No entendimento de interlocutores a par da agenda, ocorrida na quarta-feira (17), o encontro ajudou a aproximá-los. Não houve debates sobre uma eventual aliança na eleição de 2026. Enquanto Simões já anunciou uma pré-candidatura ao governo do estado, Cleitinho considera a possibilidade, mas não bateu o martelo.
Aliados de Simões, entretanto, avaliaram positivamente a reunião, já que entendem que é preciso manter boa relação com Cleitinho para o caso de convergência de forças na eleição mineira.
No começo da semana, O Fator revelou que Cleitinho recebeu, do senador Flávio Bolsonaro (PL-RJ), um pedido por apoio a Simões na corrida pelo Palácio Tiradentes. Na visão de Flávio, a aliança das forças à direita serviria para diminuir as chances de 2° turno. Cleitinho, contudo, nega ter recebido a solicitação.

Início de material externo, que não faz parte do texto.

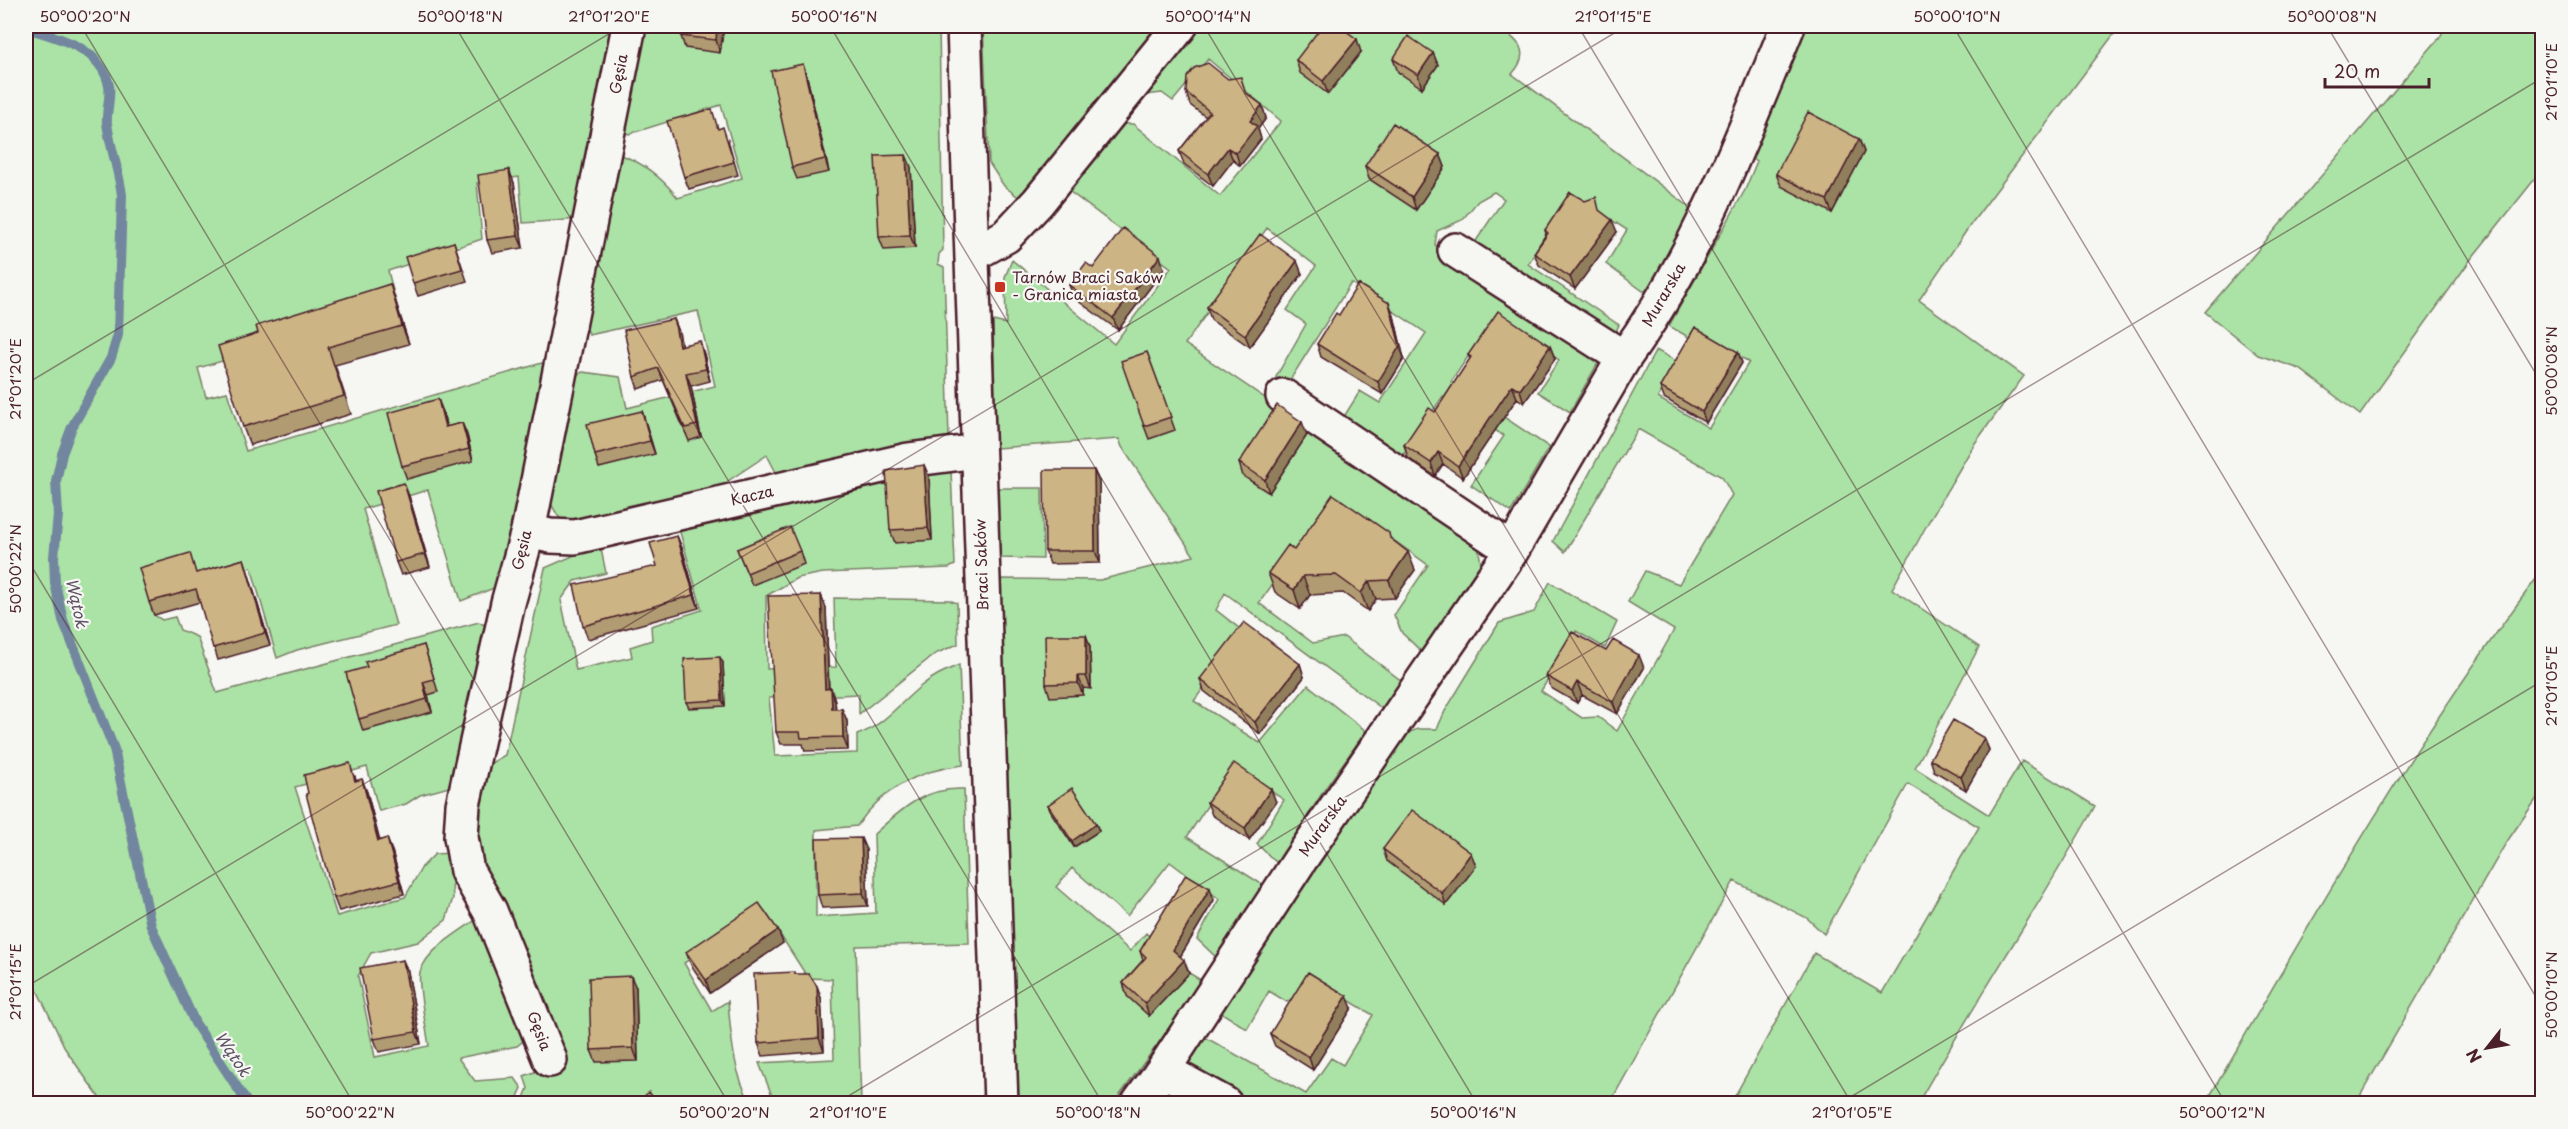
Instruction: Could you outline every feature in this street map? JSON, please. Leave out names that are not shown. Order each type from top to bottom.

Durante a conversa com o vice de Romeu Zema (Novo), o senador falou sobre a emenda constitucional de sua autoria que isenta, do Imposto sobre a Propriedade de Veículos Automotores (IPVA), carros e motocicletas fabricados há pelo menos 20 anos.
Busca por alianças
Como O Fator já mostrou, Simões tem buscado ampliar o leque de alianças à direita. Recentemente, ele se aproximou do deputado federal Nikolas Ferreira (PL), que também tem boa relação com Cleitinho.
Ao se mudar do Novo para o PSD, em outubro, Simões afirmou que a migração tinha, por objetivo, crescer o número de legendas que apoiam sua pré-candidatura. Hoje, o grupo, batizado de “Juntos por Minas”, já conta com siglas como União Brasil, PP, Podemos e Solidariedade.